“‘I want to show my fellow-men a man in all the truth of nature; and this man is to be myself’” (Rousseau, p.5). In an attempt to reach his audience, Rousseau in Confessions did what most would not dare in an autobiography: reveal ‘everything’. Confessions does not follow the conventions of a traditional eighteenth-century autobiography. Rousseau’s self-portrait conveyed himself through raw emotions and distorted ways and actions rather than what society expected: a presentation of exemplary qualities. For a man that admits all his wrongdoings, he wanted people to believe, must be fundamentally innocent and therefore ‘good’. Written in framework of morality, Rousseau believed that man is naturally good, and it is the environment that shapes the person. Comprised of juxtaposed stories of his sexuality and childhood traumas, the novel addresses topics that traditionally would have been regarded as irrelevant and therefore would be omitted. In Rousseau, coherence can be defined as a consistent account of both good and bad experiences whilst not omitting events that may seem small or unimportant. In Rousseau, his consistent reflection upon sexuality allows him to evaluate past events which shape his self-development.
In Confessions sexuality is at the foundation of Rousseau’s self, however not in a natural way. Growing up with his three aunts and father, their beliefs about chastity, Rousseau had confused thoughts about sexuality and had no sensual desire than what he received from Mlle de Lambercier. Mlle de Lambercier was the mother figure in his life; she cared for and similarly punished as a mother would do. “Who would have believed that this ordinary form of childhood punishment, meted out to a boy of eight years by a young woman of thirty, should have decided my tastes, my desires, my passions, my whole self, for the rest of my life, and in a direction that was precisely the opposite of what might naturally be expected?” (15). Rousseau’s reaction to his punishment of spanking was perverse. Spanking, rather than creating fear, leads to an element of sensuality. Rousseau proclaims that it was primarily his early childhood that influenced his later self and that his sexual preferences were influenced by his early childhood spankings of an older mother figure.

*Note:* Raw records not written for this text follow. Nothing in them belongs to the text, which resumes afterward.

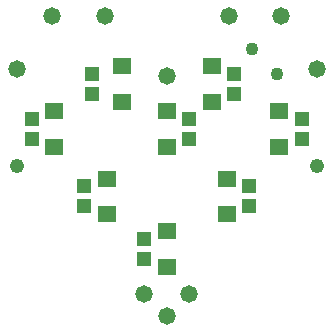
<source format=gts>
G75*
%MOIN*%
%OFA0B0*%
%FSLAX25Y25*%
%IPPOS*%
%LPD*%
%AMOC8*
5,1,8,0,0,1.08239X$1,22.5*
%
%ADD10C,0.05800*%
%ADD11C,0.04800*%
%ADD12R,0.06312X0.05524*%
%ADD13R,0.04737X0.05131*%
%ADD14C,0.04343*%
D10*
X0188333Y0098750D03*
X0180833Y0106250D03*
X0195833Y0106250D03*
X0188333Y0178750D03*
X0167708Y0198750D03*
X0150208Y0198750D03*
X0138333Y0181250D03*
X0208958Y0198750D03*
X0226458Y0198750D03*
X0238333Y0181250D03*
D11*
X0238333Y0148750D03*
X0138333Y0148750D03*
D12*
X0150833Y0155344D03*
X0168333Y0144656D03*
X0188333Y0155344D03*
X0208333Y0144656D03*
X0225833Y0155344D03*
X0225833Y0167156D03*
X0203333Y0170344D03*
X0188333Y0167156D03*
X0173333Y0170344D03*
X0150833Y0167156D03*
X0173333Y0182156D03*
X0203333Y0182156D03*
X0208333Y0132844D03*
X0188333Y0127156D03*
X0168333Y0132844D03*
X0188333Y0115344D03*
D13*
X0180833Y0117904D03*
X0180833Y0124596D03*
X0160833Y0135404D03*
X0160833Y0142096D03*
X0143333Y0157904D03*
X0143333Y0164596D03*
X0163333Y0172904D03*
X0163333Y0179596D03*
X0195833Y0164596D03*
X0195833Y0157904D03*
X0215833Y0142096D03*
X0215833Y0135404D03*
X0233333Y0157904D03*
X0233333Y0164596D03*
X0210833Y0172904D03*
X0210833Y0179596D03*
D14*
X0225009Y0179574D03*
X0216658Y0187926D03*
M02*

</source>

Rousseau’s desire to be spanked, he declares, shapes his whole self. However, it is outside his moral framework because according to Rousseau, sexuality is not natural. Often times, when children are punished, children associate their action with a negative consequence, and as a result will avoid doing that action again. Rather, Rousseau looks forward to punishment and considers this incident his entrance into adult sexuality. As his life progresses, he maintains an innocent knowledge and thinks the idea that sexual intercourse is disgusting, “Not only had I reached adolescence before I had any clear idea about sexual union, but such confused ideas as I did have always took some odious and disgusting form. I had a horror of common prostitutes that I have never lost…What I had seen dogs doing always came to mind too when I thought of how it might be for people, and the very memory was enough to sicken me” (16). Rousseau’s discourse about sexuality implies that a shameful connotation. He finds sexual pleasure in feeling guilt and shame and in the ways he first presents his sexual preferences.
As a child, Rousseau steals a valueless ribbon and when accused of doing so, blames a girl, Marion. Rousseau reflects upon this childhood moment as being the worst thing he has done. He imagines the suffering Marion must have endured as a result of his actions despite having no knowledge, “I do not know what became of the victim of my false witness…I fear too, that wretchedness and destitution were not the worst dangers I exposed her to” (83). Rousseau’s purpose in writing about the ribbon story is to allow himself to feel guilty. Rousseau imagines he caused terrible things such to happen to Marion so he can feel shame and derive sexual pleasure from that shame.
In conclusion, Rousseau’s childhood events had a lasting effect that transformed how he viewed events and causing him to have a unique perspective from others about sexuality.